# tax deductions



## jbart06 (Dec 2, 2011)

Im sure this has been brought up before but here goes.
I am a one truck operation, I subcontract mostly. I have my truck and a motorcycle no other vehicles. WHAT CAN I DEDUCT AND HOW MUCH?
I know because my truck is my primary daily driver as well as work vehicle i can only do a percentage from what I have been told?

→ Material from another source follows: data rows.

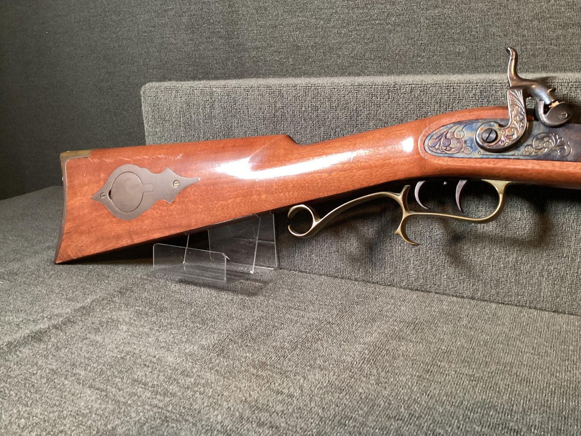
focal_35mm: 31
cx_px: 290
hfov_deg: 58.3
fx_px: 520
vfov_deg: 45.4
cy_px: 218
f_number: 2.4
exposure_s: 1/40
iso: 250
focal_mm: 3.3
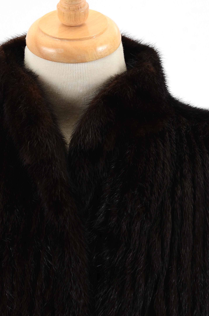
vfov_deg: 7.7
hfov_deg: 5.1
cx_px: 65
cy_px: 189
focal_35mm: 269
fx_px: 2352
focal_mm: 105
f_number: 8
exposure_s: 1/80
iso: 160
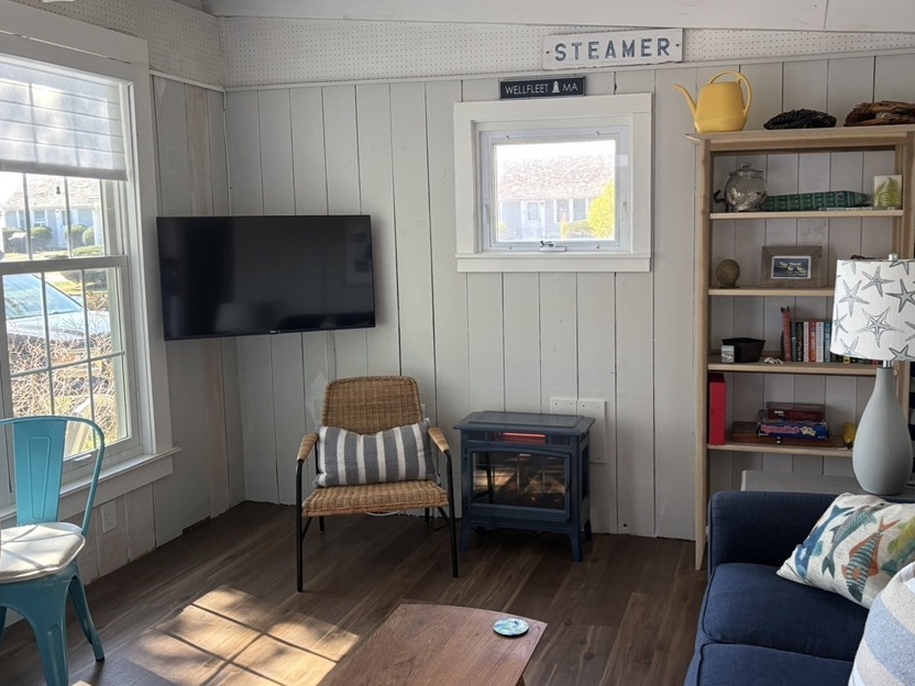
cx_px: 530
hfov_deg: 56.5
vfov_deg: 44.1
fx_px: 846
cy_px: 324
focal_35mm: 32
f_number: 1.6
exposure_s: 1/97
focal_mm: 5.96
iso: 125
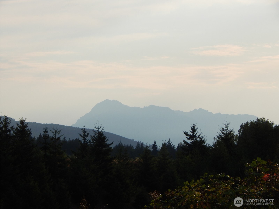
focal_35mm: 160
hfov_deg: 12.3
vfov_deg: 9.3
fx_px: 1290
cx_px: 140
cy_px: 104
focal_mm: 28.7
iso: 125
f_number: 5.1
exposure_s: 1/1000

Truck payments, insurance, fuel, tires, other maintenance on the truck.
How do you guys do this to make the most of it? those of you that are subs i suppose I am directing this at. I know my boss deducts all of these things but he has several trucks and can do that without being flagged. Myself being its my primary driver idk how much I can deduct.
any ideas? besides seeing an accountant.


----------



## Cover Guy (Sep 30, 2009)

At the very least you can take the mileage that you use for your company which is much more than what you spend for fuel and maintenance


----------



## blazer2plower (Nov 19, 2011)

I find all kinds of stuff to right off. Mileage. Maintenance. I plow for a few churches and one of them Is a complete right off. As a donation. Talk to your accountant / CPA


----------



## fireside (Mar 1, 2008)

Talk to your CPA they can run the numbers all diffient ways. I have 3 truck one that is my everyday driver so we write off 50% as business than the others 100% business. Just keep track of milage,fuel , and maintance cost during the 5 winter months.Than he can tell you were you get the most.


----------



## grandview (Oct 9, 2005)

At least start yourself off as a DBA,Keep anything related to snowplowing separate from your personal stuff. Don't forget to write off your GL insurance.


----------



## jbart06 (Dec 2, 2011)

Oh I definitely do keep everything separate already, hang onto all my receipts and whatnot as well.


----------